All are mackerel, it is just a reflection. 
except the two big ones, thats bonito.
We prepare them grilled or we cook them in salt, vinegar.... and put them in jars with oil.


----------



## robert flynt

Molokai said:


> barry richardson said:
> 
> 
> 
> Nice catch! Are those makerel? How do you prepare them? And what is the fish with the yellow spots?
> 
> 
> 
> All are mackerel, it is just a reflection.
> except the two big ones, thats bonito.
> We prepare them grilled or we cook them in salt, vinegar.... and put them in jars with oil.
Click to expand...

 We have spanish mackerel and king mackerel here in the gulf of mexico but there is a recommended limit you should consume because of the mercury content in them. Me I prefer to fish for spotted sea trout ( speckle trout). We will be keeping my grandson for my son and daughterinlaw the weekend of 18th so my daughterinlaw can fish a womens deep sea fishing tournament.
Robert


----------



## barry richardson

Molokai said:


> Hey, if i dont see some photos any time soon, i am going to think that its just another fisherman story. The one when they tie his hands and he says : i caught a fish with eyes this big!



OK Tomi, I got my scanner working so here is one. California Sheepshead. It was about 15 lbs, good sized for that species. They love squid.... Picture taken at San Clemente Island.

[attachment=27731]

Reactions: Like 1 | Way Cool 1


----------



## Kevin

Nice one Barry. I never seen one that color. In the GOM what we called sheepshead looked noting like that. Ours were black and gray-ish striped and had teeth like humans - it was eerie. Probably kind of like "ironwood" just depends on the regional terminology but totally different species. How do they fight pretty good? What about eating they taste good?

Reactions: Agree 1


----------



## barry richardson

Kevin said:


> Nice one Barry. I never seen one that color. In the GOM what we called sheepshead looked noting like that. Ours were black and gray-ish striped and had teeth like humans - it was eerie. Probably kind of like "ironwood" just depends on the regional terminology but totally different species. How do they fight pretty good? What about eating they taste good?

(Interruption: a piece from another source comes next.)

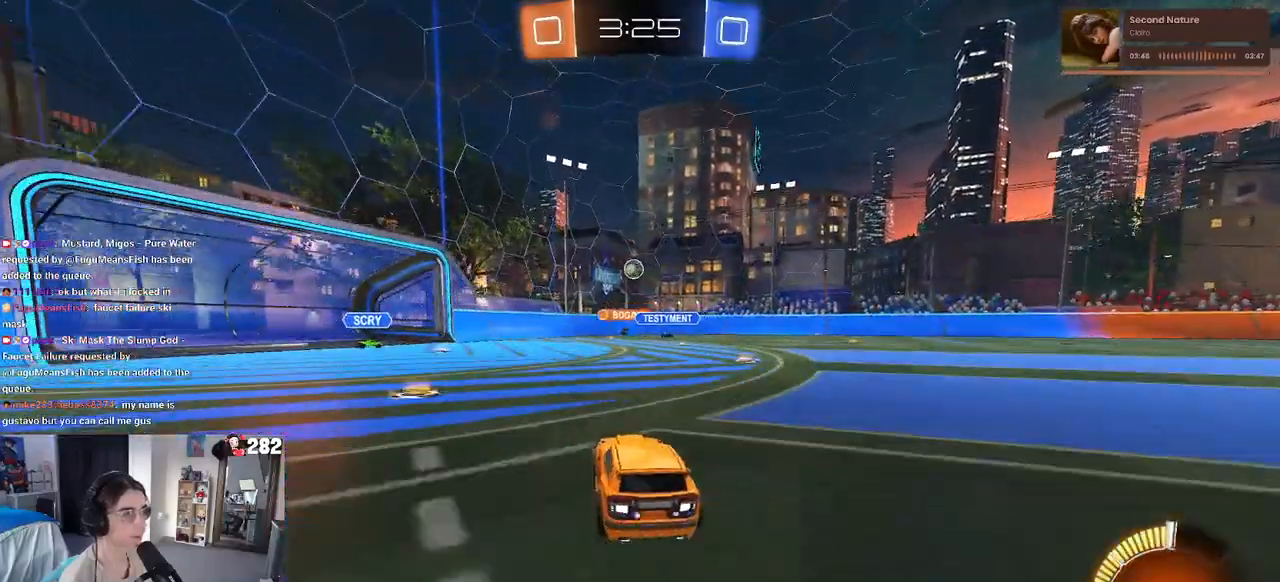
{"buttons": [], "left_stick": "down-right", "right_stick": "center", "events": [[33, "left_stick", "down-right"], [133, "SQUARE", "down"], [250, "SQUARE", "up"]]}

Yea I think the gulf sheepshead is a different species. On these all the males have color like the picture while the females are smaller, blue grey and look more like a normal fish. all of them start out as females, then some become males after a few years, not sure what triggers it:dunno:. They are tasty, meat is white and mild like rock cod. For some reason the asians were crazy for them. Commercial fishermen set fish traps to catch them and sell them back in LA's Chinatown for big bucks. They get fished out pretty easy though, they stay around the same rock pile their whole life, so once you catch most of then it takes a long time for the population to recover. You used to hear about people catching them up to 30-40 lbs, but no more. They are OK fighters, wouldn't really call them a sport fish though


----------



## Molokai

barry richardson said:


> Molokai said:
> 
> 
> 
> Hey, if i dont see some photos any time soon, i am going to think that its just another fisherman story. The one when they tie his hands and he says : i caught a fish with eyes this big!
> 
> 
> 
> 
> OK Tomi, I got my scanner working so here is one. California Sheepshead. It was about 15 lbs, good sized for that species. They love squid.... Picture taken at San Clemente Island.
Click to expand...

Thats some crazy colored fish. We dont have fish like that here...


----------



## Molokai

Took 4 days vacation, just to go fishing with my mentor knifemaker... (and teach him to fish)
First day report, rock fishing, beautiful day, not even a bite. Looks i didnt teach him anything. :rofl2:

[attachment=30923]

Reactions: Funny 1


----------



## Mike1950

Molokai said:


> Took 4 days vacation, just to go fishing with my mentor knifemaker... (and teach him to fish)
> First day report, rock fishing, beautiful day, not even a bite. Looks i didnt teach him anything. :rofl2:



You taught him the most important lesson in fishing- Patience !!!!!!!!!!!!!!
Nice scenery.


----------



## Kevin

That's some nice looking water - makes me want to get wet. What's the bottom like there Tom? I've talked to divers that say some of the remote islands have the best diving but is a pain to get to. What's it like right there where you live?


----------



## Dane Fuller

barry richardson said:


> Molokai said:
> 
> 
> 
> Hey, if i dont see some photos any time soon, i am going to think that its just another fisherman story. The one when they tie his hands and he says : i caught a fish with eyes this big!
> 
> 
> 
> 
> OK Tomi, I got my scanner working so here is one. California Sheepshead. It was about 15 lbs, good sized for that species. They love squid.... Picture taken at San Clemente Island.
Click to expand...


That is a pretty big sheepshead! The unit had a 65' work boat that we used to take out on "sea trials" twice a year. Most of the time there would be several of us that "had" to go out on it. Every single time our fishing gear "happened" to come with us. It was the worst riding thing I've ever been on. Damn thing bobbed around out there like a cork but it was worth it. We'd go turn circles around the islands till everybody got tired of catching fish, then steam back in. Good days.......


----------



## Dane Fuller

I don't think I posted this one. Here's another pic of me and the marlin I caught in July down in the Sea of Cortez. Dude's tail was still on the deck. He was close to 8' long.
[attachment=30932]

Reactions: Way Cool 1


----------



## Dane Fuller

I don't think I posted this one. Here's another pic of me and the marlin I caught in July down in the Sea of Cortez. Dude's tail was still on the deck. He was close to 8' long.
[attachment=30933]


----------



## justturnin

That worm is crazy. I don't do a lot of fishing these days. Here is a sailfish I caught off the coast of Playa Del Carmen the day before my wedding in 2005.

Reactions: Like 2


----------



## Molokai

Kevin said:


> That's some nice looking water - makes me want to get wet. What's the bottom like there Tom? I've talked to divers that say some of the remote islands have the best diving but is a pain to get to. What's it like right there where you live?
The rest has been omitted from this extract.